3.2 The second implementation method
import keras
import numpy as np
from import mnist
from import Model
model=.load_model('./models/lenet5_weight.h5')
#Select a picture, select the first onex= np.expand_dims(x_test[1],axis=0) The shape of #[1,28,28,1]
# Use the model as a layer and output the output of layer 7layer_model = Model(inputs=, outputs=[6].output)
feature=layer_model.predict(x)
print(feature)
'''The result of the operation is:
[[-0.99986297 -0.9988328 -0.9273474 0.9101525 -0.9054705 -0.95798373
0.9911243 0.78576803 0.99676156 0.39356467 -0.9724135 -0.74534595
0.8527011 -0.9968267 -0.9420816 -0.32765102 -0.41667578 0.99942905
0.92333794 0.7565034 -0.38416263 -0.994241 0.3781617 0.9621943
0.9443946 0.9671554 -0.01000021 -0.9984282 -0.96650964 -0.9925837
-0.48193568 -0.9749565 -0.79769516 0.9651831 0.9678705 -0.9444472
0.9405674 0.97538495 -0.12366439 -0.9973782 0.05803521 0.9159217
-0.9627071 0.99898154 0.99429387 -0.985909 0.5787794 -0.9789403
-0.94316894 0.9999644 0.9156823 0.46314353 -0.01582102 0.98359734
0.5586145 -0.97360635 0.99058044 0.9995654 -0.9800733 0.99942625
0.8786553 -0.9992093 0.99916387 -0.5141877 0.99970615 0.28427476
0.86589384 0.7649907 -0.9986046 0.9999706 -0.9892468 0.99854743
-0.86872625 -0.9997323 0.98981035 -0.87805724 -0.9999373 -0.7842255
-0.97456616 -0.97237325 -0.729563 0.98718935 0.9992022 -0.5294769 ]]
'''
It can be seen that the result is the same as above.
Summarize:
Due to the actual conversion relationship between the keras layer and the model, a very flexible output method is provided. It is recommended to use the second method to obtain the output of a certain layer.

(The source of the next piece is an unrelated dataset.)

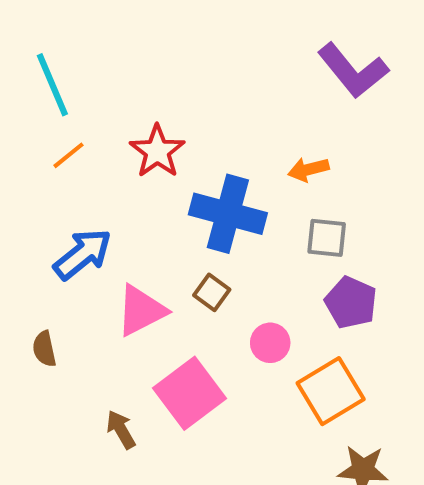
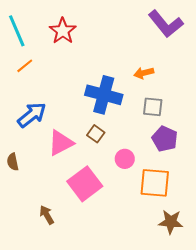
red star: (157, 151) -> (63, 31), moved
orange square: (331, 391) -> (155, 183), turned 36
brown arrow: (121, 430) -> (47, 215), moved

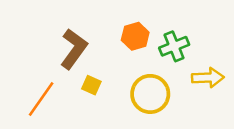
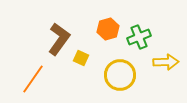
yellow square: (91, 85) -> (81, 58), moved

Summary into the following main steps (four steps):
import keras
import numpy as np
from import mnist
from import Model
# Step 1: Prepare to enter datax= np.expand_dims(x_test[1],axis=0) The shape of #[1,28,28,1]

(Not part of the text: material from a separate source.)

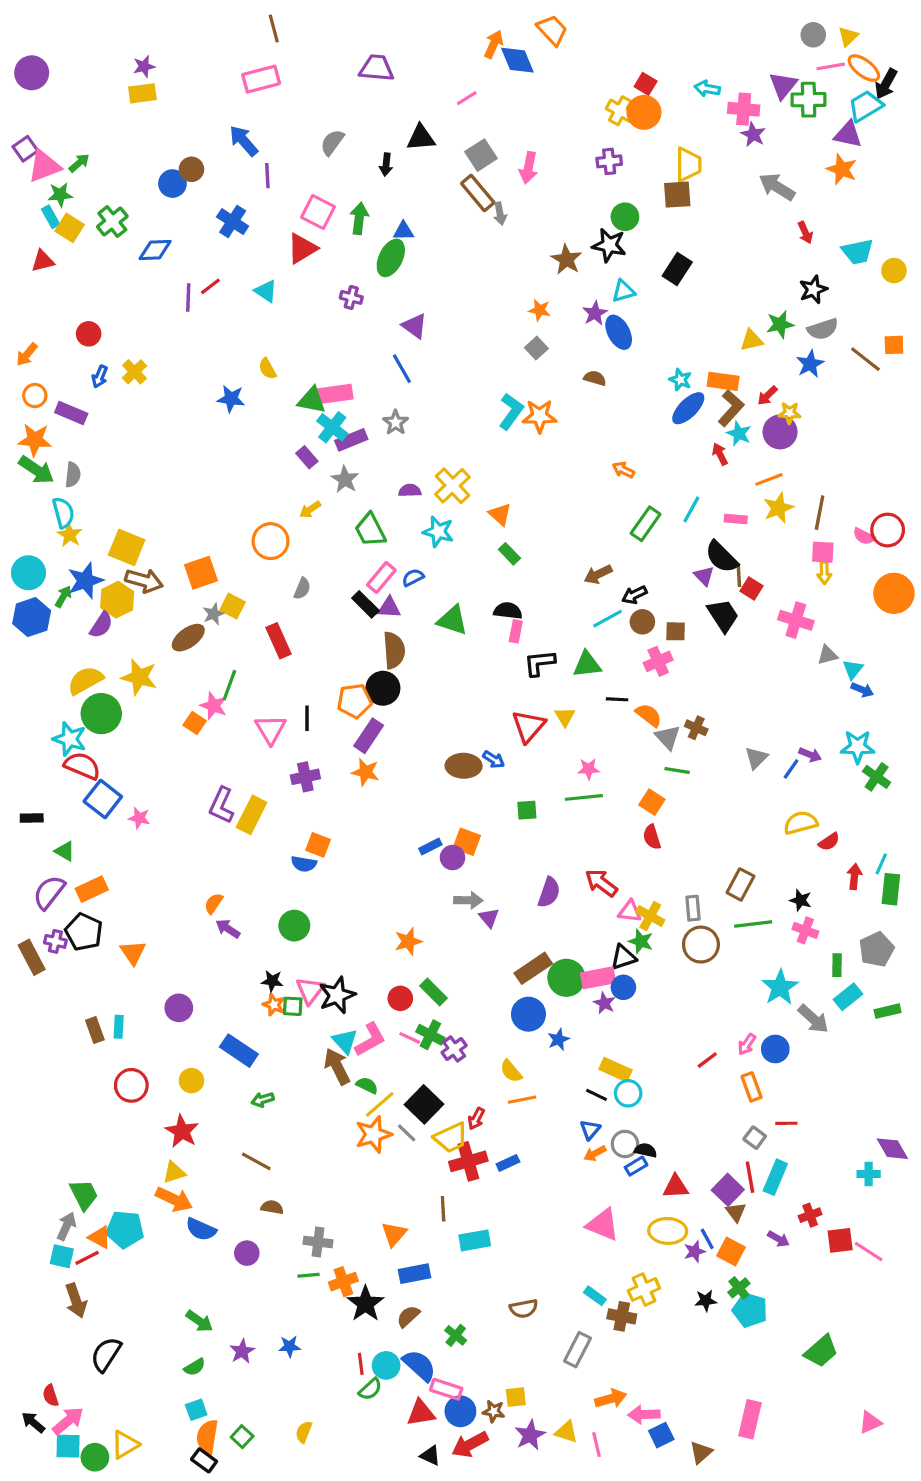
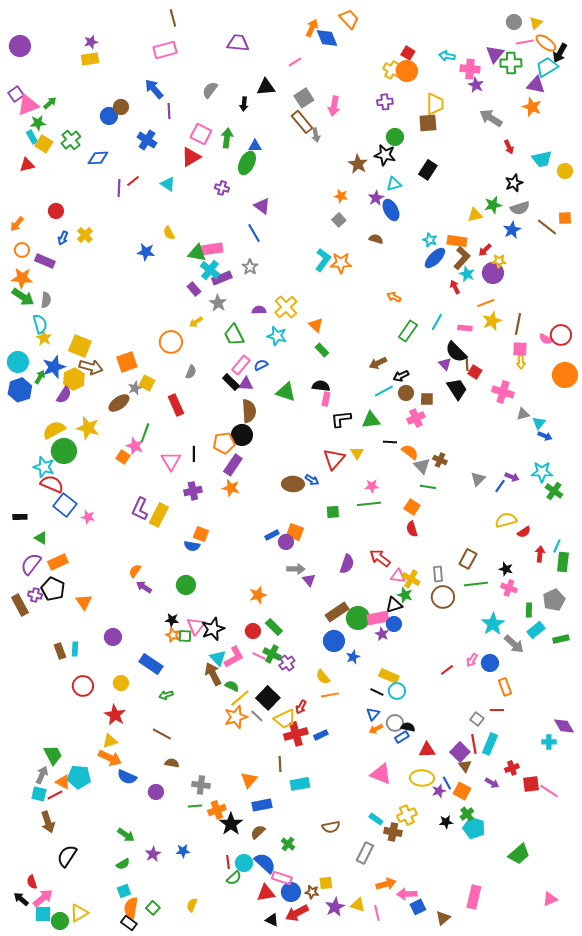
orange rectangle: (752, 1087) -> (505, 687), moved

# Step 2: Load the trained modelmodel=.load_model('./models/lenet5_weight.h5')
# Step 3: Use the model as a layer and output the output of layer 7layer_model = Model(inputs=, outputs=[6].output)

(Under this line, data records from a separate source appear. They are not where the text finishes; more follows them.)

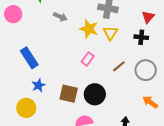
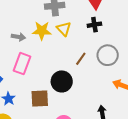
gray arrow: (60, 17) -> (18, 37), moved
pink rectangle: (88, 59) -> (22, 64), moved, size x1.5
black circle: (95, 94) -> (62, 81), moved

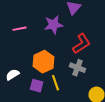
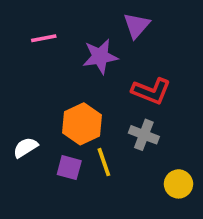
pink line: (20, 29) -> (44, 38), moved
red L-shape: (82, 44) -> (151, 91), turned 55

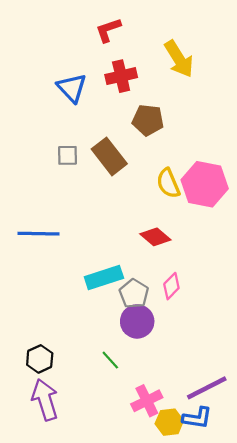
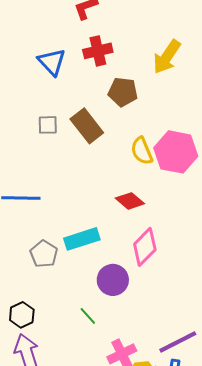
yellow arrow: (179, 59) -> (167, 57), moved, turned 66
pink diamond: (171, 286) -> (145, 247), size x1.5
gray pentagon: (134, 294) -> (44, 254), moved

# Step 4: Call the newly created "Zeng Model" predict method to get the output of the modelfeature=layer_model.predict(x)
print(feature)
The above keras tips - obtaining the output method of a certain network layer is all the content I share with you. I hope you can give you a reference and I hope you can support me more.